TRIBUNE. La scène de violents incidents qui se passent présentement au Capitole américain est tout simplement surréaliste. A l’issue du vote en Giorgie qui a donné la victoire à deux démocrates Raphaël Warnock et Jon Ossof, vote qui a fait basculer la Chambre des représentants et le Sénat américains à la majorité démocrate, les partisans de Trump ont carrément envahi le siège de la loi états-unien. Ils ont brisé des fenêtres et pénétré par effraction à l’intérieur du bâtiment du Capitole qui était pourtant verrouillé.
Joe Biden qui dispose désormais d’une majorité nécessaire et au congrès et au sénat pour faire passer ses réformes importantes de son gouvernement est confronté, avant son investiture du 20 janvier prochain, à l’impératif de gérer l’imprévisibilité extra- constitutionnelle de Trump et de ses troupes.
Ce qui lui reste de faire, c’est d’éviter de tomber dans les pièges de provocation de Donald Trump qui joue au piromane et pompier à la fois. Pendant qu’il fait semblant d’appeler ses partisans à la raison dans un message Twitter : “Vous devez rentrer chez vous, en paix. Vous devez respecter nos forces de l’ordre. Nous voulons que personne ne soit blessé », Trump en profite quand même pour jeter deux barils d’huile au feu : « Je sais votre peine, écrit-il à ses partisans, je sais votre douleur. Cette élection nous a été volée et tout le monde le sait ».
Après être revenu de sa décision imminente de décréter la loi martiale pour renverser les résultats électoraux, il a changé de stratégie de victimisation. En optant pour cette rhétorique de l’élection présidentielle frauduleuse, il sait sciemment qu’il ravive davantage les tensions sociales qui peuvent déboucher à des émeutes ou carrément à une guerre civile.
Comme le reconnaît lui-même Joe Biden : « Notre démocratie fait l’objet d’une d’agression sans précédent », comme président élu, il doit éviter de faire à Trump ce dangereux cadeau d’en faire une victime. Trump est entré dans une stratégie de provocation et une moindre violence verbale du camp démocrate ou une éventuelle bavure policière sur les partisans pro-Trump ne fera que faire prévaloir la thèse idéologique du « pauvre petit blanc » maltraité par la diversité culturelle qui a confisqué la majorité élective des blancs et est venue casser le rêve américain de leurs pionniers américains.

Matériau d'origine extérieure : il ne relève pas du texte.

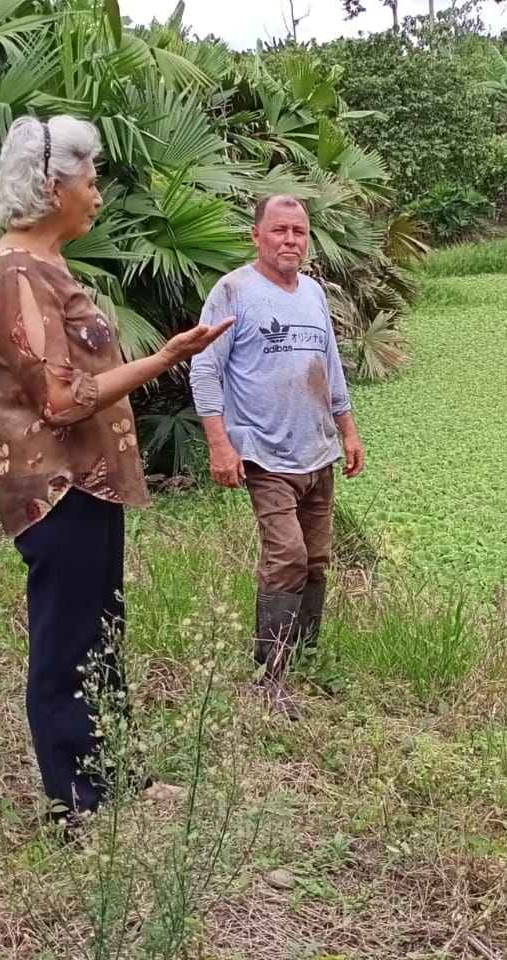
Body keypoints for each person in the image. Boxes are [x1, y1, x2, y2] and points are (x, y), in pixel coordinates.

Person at [0, 114, 231, 825]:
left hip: (89, 482)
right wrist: (164, 359)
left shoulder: (43, 265)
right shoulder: (17, 273)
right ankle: (76, 805)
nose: (98, 195)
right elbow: (58, 399)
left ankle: (117, 779)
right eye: (91, 181)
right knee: (67, 646)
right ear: (54, 189)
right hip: (57, 488)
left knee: (101, 634)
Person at [189, 195, 364, 720]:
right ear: (256, 236)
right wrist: (220, 444)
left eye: (299, 232)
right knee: (286, 556)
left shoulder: (313, 293)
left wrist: (348, 430)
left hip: (318, 451)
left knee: (316, 559)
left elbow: (330, 367)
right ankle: (272, 675)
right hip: (265, 454)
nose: (291, 240)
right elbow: (204, 368)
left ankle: (307, 656)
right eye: (279, 230)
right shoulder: (233, 291)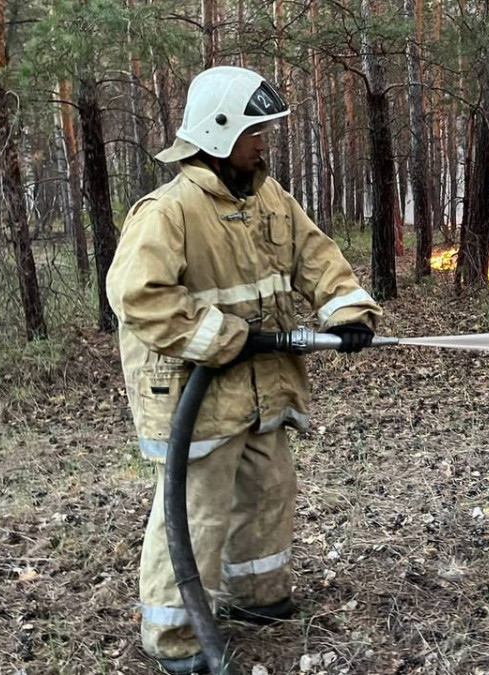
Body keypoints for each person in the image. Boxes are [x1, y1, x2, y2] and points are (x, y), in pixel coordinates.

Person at [106, 66, 382, 674]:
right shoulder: (168, 212)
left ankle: (256, 597)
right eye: (255, 130)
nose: (264, 142)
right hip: (194, 397)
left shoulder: (268, 196)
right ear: (219, 130)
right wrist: (231, 339)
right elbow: (139, 297)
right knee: (196, 510)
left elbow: (317, 257)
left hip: (262, 388)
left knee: (268, 489)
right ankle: (175, 635)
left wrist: (349, 312)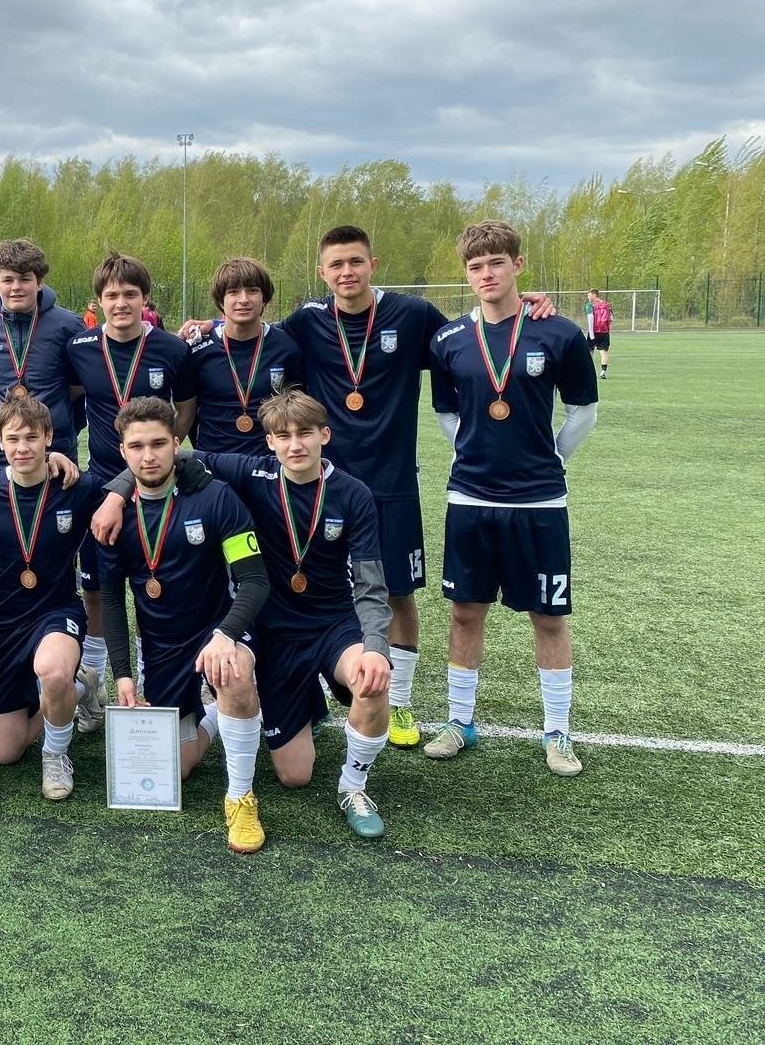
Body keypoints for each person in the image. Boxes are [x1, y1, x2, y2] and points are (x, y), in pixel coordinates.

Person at [182, 227, 554, 750]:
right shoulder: (306, 322)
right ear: (322, 272)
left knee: (396, 592)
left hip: (389, 481)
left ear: (372, 264)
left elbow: (473, 335)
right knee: (279, 583)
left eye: (355, 262)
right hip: (313, 483)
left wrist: (526, 306)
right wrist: (211, 325)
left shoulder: (412, 314)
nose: (346, 272)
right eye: (336, 265)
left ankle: (396, 701)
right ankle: (285, 692)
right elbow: (248, 328)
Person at [98, 389, 395, 838]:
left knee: (372, 682)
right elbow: (166, 455)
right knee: (294, 775)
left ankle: (352, 787)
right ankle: (296, 707)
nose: (295, 445)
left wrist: (375, 647)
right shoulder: (250, 473)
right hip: (272, 631)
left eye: (304, 434)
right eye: (283, 436)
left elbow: (371, 585)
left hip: (332, 625)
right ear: (269, 442)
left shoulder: (353, 495)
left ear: (324, 435)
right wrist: (116, 492)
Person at [424, 221, 598, 776]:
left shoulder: (560, 333)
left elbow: (584, 409)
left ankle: (557, 731)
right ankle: (459, 721)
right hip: (470, 497)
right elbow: (445, 412)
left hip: (539, 501)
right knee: (464, 611)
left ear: (518, 265)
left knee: (548, 616)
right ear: (467, 273)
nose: (486, 274)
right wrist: (473, 450)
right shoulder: (449, 340)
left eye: (496, 262)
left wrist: (552, 457)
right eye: (476, 266)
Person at [93, 398, 272, 852]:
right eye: (137, 446)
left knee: (232, 673)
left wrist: (225, 635)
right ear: (123, 451)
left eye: (158, 444)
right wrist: (122, 675)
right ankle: (219, 718)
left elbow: (254, 581)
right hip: (162, 647)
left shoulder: (215, 497)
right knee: (177, 768)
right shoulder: (113, 516)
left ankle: (240, 798)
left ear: (177, 444)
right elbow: (111, 600)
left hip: (218, 630)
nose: (148, 456)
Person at [65, 253, 197, 727]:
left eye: (130, 294)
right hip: (100, 484)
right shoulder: (79, 348)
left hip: (156, 486)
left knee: (154, 584)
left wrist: (156, 457)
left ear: (145, 300)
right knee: (97, 587)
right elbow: (70, 401)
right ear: (98, 302)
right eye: (111, 295)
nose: (120, 303)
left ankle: (150, 678)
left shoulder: (172, 349)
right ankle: (95, 682)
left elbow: (186, 407)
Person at [0, 394, 108, 800]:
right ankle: (78, 689)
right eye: (13, 439)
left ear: (49, 436)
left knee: (52, 670)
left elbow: (125, 481)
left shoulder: (75, 486)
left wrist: (115, 494)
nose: (22, 448)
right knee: (4, 751)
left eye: (32, 437)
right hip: (6, 625)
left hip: (57, 612)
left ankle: (55, 754)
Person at [0, 238, 85, 467]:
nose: (16, 287)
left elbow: (78, 390)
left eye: (25, 279)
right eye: (8, 280)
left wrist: (64, 431)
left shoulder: (69, 327)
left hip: (54, 453)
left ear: (40, 282)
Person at [184, 257, 305, 454]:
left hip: (267, 461)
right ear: (221, 301)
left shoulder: (287, 348)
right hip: (212, 460)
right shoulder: (198, 350)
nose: (243, 299)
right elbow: (187, 414)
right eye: (233, 292)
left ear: (264, 298)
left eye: (252, 291)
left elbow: (296, 412)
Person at [587, 288, 612, 379]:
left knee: (589, 351)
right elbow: (611, 318)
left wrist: (591, 333)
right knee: (603, 351)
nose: (588, 297)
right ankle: (603, 372)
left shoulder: (590, 305)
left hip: (594, 330)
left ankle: (588, 371)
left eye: (589, 295)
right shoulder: (607, 304)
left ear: (594, 295)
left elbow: (590, 319)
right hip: (604, 331)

Beaucoup d’imprévu pourra se produire dans les deux semaines qui nous séparent de l’investiture du nouveau président démocrate. Et cette prise du Capitole n’est peut-être qu’un premier test de la part de Trump pour jauger la réaction du peuple. Dans les jours à venir, l’on pourra s’attendre à d’autres surprises plus désagréables.
L”Amérique sort très divisée de ce scrutin présidentiel et, à l’heure actuelle, tous les ingrédients d’une fracture sociale semblent donc réunis. Dans pareil contexte, une quelconque moindre erreur de la part de démocrates agira comme une étincelle qui peut allumer le feu d’une guerre civile capable d’embraser tout le pays. Pour un pays où le port d’armes est autorisé, personne ne leur souhaite un pareil scénario du pire!